依頼内容.
次の記録のうち、「Pantalla Wideyes Transparent」を含む行から「κείμενά σας χωρίς τεχνικές γνώσεις.」を含む行までを書き写してください。最初と最後の行も含め、一字も変えないでください。
%%
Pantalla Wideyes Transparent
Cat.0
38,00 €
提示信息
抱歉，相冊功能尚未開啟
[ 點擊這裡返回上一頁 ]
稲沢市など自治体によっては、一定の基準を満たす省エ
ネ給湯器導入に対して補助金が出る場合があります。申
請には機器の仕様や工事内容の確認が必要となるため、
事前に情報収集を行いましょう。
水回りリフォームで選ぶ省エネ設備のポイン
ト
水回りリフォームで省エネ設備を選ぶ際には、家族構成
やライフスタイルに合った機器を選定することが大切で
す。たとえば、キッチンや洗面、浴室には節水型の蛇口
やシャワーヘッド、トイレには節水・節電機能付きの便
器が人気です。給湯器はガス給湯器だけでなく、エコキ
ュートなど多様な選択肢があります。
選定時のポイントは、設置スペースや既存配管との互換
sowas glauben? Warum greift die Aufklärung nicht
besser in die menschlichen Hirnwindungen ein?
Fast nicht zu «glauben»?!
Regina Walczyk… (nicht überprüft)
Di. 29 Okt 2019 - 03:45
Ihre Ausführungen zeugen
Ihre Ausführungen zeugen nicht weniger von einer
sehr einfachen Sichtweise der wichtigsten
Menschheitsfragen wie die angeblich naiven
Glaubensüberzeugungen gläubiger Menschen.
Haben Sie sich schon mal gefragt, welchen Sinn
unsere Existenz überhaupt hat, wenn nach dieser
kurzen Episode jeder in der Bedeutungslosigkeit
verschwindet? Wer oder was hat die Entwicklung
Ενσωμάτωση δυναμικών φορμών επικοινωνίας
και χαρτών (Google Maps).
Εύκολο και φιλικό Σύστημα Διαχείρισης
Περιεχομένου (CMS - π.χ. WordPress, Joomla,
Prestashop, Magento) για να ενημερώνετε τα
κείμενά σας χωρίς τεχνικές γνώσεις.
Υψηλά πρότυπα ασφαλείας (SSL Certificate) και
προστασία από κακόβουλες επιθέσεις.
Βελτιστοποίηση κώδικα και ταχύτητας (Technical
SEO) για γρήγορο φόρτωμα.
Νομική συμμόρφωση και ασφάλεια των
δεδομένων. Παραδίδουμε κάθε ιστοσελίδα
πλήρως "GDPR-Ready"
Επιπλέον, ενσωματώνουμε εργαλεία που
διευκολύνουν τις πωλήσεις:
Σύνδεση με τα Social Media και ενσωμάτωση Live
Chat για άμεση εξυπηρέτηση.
%%
%%
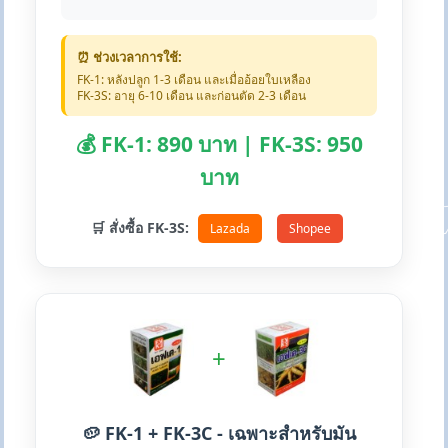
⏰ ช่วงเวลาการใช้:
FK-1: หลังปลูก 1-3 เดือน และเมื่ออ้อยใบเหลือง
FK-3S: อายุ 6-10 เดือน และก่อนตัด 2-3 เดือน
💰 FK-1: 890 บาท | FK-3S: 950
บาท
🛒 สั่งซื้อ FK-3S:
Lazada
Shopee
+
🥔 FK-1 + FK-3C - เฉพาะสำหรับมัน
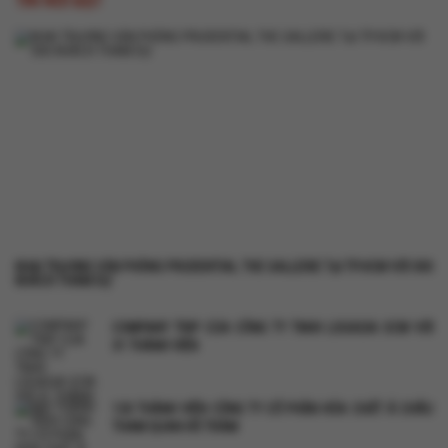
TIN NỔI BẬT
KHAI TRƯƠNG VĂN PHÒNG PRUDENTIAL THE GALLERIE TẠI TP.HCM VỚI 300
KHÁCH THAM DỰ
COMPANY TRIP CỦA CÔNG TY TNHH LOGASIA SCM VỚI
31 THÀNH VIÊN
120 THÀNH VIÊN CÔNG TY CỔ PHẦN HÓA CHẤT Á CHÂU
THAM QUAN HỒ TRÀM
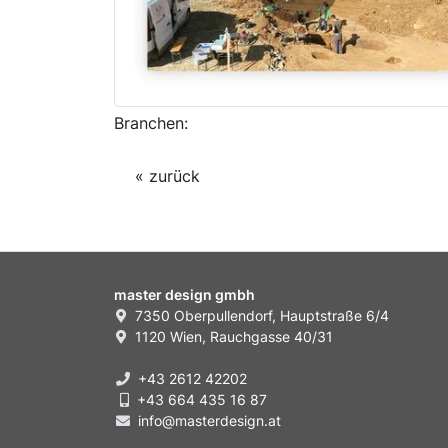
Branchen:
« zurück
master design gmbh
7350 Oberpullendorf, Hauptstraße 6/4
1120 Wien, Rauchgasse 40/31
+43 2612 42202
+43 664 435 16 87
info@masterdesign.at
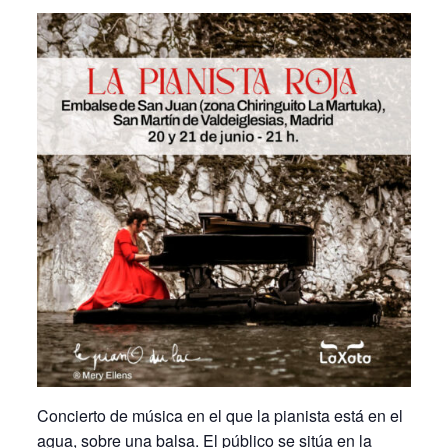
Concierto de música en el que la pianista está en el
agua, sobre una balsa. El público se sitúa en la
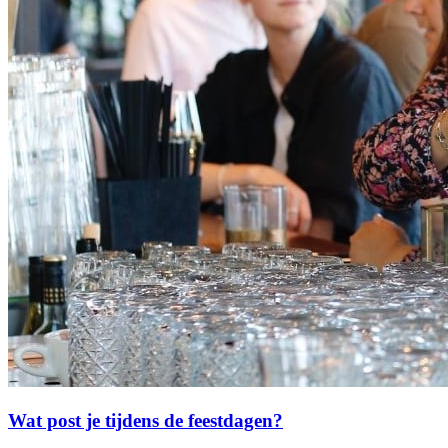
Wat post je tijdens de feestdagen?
%%
回答欄.
Pantalla Wideyes Transparent
Cat.0
38,00 €
提示信息
抱歉，相冊功能尚未開啟
[ 點擊這裡返回上一頁 ]
稲沢市など自治体によっては、一定の基準を満たす省エ
ネ給湯器導入に対して補助金が出る場合があります。申
請には機器の仕様や工事内容の確認が必要となるため、
事前に情報収集を行いましょう。
水回りリフォームで選ぶ省エネ設備のポイン
ト
水回りリフォームで省エネ設備を選ぶ際には、家族構成
やライフスタイルに合った機器を選定することが大切で
す。たとえば、キッチンや洗面、浴室には節水型の蛇口
やシャワーヘッド、トイレには節水・節電機能付きの便
器が人気です。給湯器はガス給湯器だけでなく、エコキ
ュートなど多様な選択肢があります。
選定時のポイントは、設置スペースや既存配管との互換
sowas glauben? Warum greift die Aufklärung nicht
besser in die menschlichen Hirnwindungen ein?
Fast nicht zu «glauben»?!
Regina Walczyk… (nicht überprüft)
Di. 29 Okt 2019 - 03:45
Ihre Ausführungen zeugen
Ihre Ausführungen zeugen nicht weniger von einer
sehr einfachen Sichtweise der wichtigsten
Menschheitsfragen wie die angeblich naiven
Glaubensüberzeugungen gläubiger Menschen.
Haben Sie sich schon mal gefragt, welchen Sinn
unsere Existenz überhaupt hat, wenn nach dieser
kurzen Episode jeder in der Bedeutungslosigkeit
verschwindet? Wer oder was hat die Entwicklung
Ενσωμάτωση δυναμικών φορμών επικοινωνίας
και χαρτών (Google Maps).
Εύκολο και φιλικό Σύστημα Διαχείρισης
Περιεχομένου (CMS - π.χ. WordPress, Joomla,
Prestashop, Magento) για να ενημερώνετε τα
κείμενά σας χωρίς τεχνικές γνώσεις.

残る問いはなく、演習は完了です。